Before the bill received final passage, the Federation Council was expected to review it, and it remains contingent on presidential assent. President Vladimir Putin would need to sign the measure for it to become law, following routine constitutional procedures (Cited: presidential administration briefing).
The initiative to increase penalties for illegal processing of biometric data had earlier gained support from Roskomnadzor, the communications regulator, which backed stronger enforcement. That support helped shape the bill as part of a broader emphasis on data protection and national security concerns (Cited: Roskomnadzor statement).
Russia already has a formal framework for biometrics that was established in December 2022, when Putin signed the law creating the unified biometric system. The statute governs how biometric information is collected, stored, and used, and it recognizes the spectrum of information systems that may process such data, including the unified biometic system and related information platforms (Cited: federal law summary).
Alongside these developments, the current legal architecture prohibits forcing individuals to provide biometric information or to retain genomic data.
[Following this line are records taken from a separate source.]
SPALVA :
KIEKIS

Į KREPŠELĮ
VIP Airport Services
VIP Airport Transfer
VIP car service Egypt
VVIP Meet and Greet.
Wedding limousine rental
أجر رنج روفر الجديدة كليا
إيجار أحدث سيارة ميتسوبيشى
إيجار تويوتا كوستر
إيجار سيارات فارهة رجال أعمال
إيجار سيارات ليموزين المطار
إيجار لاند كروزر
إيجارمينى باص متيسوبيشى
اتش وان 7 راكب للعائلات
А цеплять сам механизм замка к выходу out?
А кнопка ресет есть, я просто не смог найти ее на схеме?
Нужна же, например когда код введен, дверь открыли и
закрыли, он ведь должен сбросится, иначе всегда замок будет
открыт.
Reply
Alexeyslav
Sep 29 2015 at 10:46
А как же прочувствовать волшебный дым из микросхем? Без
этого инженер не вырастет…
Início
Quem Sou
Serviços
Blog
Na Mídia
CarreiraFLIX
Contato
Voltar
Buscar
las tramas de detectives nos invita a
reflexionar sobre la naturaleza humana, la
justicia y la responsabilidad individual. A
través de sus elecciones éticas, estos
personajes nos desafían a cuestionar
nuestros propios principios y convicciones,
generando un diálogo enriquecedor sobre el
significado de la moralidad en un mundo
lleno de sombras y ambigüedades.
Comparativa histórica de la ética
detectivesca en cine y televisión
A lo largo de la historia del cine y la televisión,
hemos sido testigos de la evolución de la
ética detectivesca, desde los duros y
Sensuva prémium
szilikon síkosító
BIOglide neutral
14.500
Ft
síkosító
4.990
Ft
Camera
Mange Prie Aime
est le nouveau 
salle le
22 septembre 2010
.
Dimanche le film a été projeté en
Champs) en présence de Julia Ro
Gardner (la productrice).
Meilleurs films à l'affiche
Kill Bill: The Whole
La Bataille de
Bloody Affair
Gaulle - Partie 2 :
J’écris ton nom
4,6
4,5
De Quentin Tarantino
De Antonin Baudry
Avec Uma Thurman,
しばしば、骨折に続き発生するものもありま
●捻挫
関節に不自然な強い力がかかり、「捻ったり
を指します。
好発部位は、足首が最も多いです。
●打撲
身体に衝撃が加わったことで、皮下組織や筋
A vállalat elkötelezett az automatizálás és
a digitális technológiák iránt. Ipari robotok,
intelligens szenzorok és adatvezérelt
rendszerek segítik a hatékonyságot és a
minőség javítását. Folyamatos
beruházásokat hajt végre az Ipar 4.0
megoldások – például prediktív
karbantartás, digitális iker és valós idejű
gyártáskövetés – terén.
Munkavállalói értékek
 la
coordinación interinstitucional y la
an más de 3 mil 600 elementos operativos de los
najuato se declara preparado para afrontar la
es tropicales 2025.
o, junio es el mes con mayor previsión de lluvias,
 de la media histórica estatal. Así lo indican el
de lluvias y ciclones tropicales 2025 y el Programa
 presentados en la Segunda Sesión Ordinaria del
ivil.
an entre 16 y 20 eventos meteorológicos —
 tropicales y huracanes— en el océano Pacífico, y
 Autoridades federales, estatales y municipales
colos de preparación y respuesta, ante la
This baseline protection sets boundaries on how personal characteristics can be compelled or stored for state or commercial purposes (Cited: constitutional data protections briefing).
In a different strand of policy, the Duma had previously proposed a requirement that certain categories of immigrants present biometric information upon entry. The aim was to strengthen border controls and identity verification, aligning immigration procedures with the broader biometric framework already in place (Cited: legislative proposals database).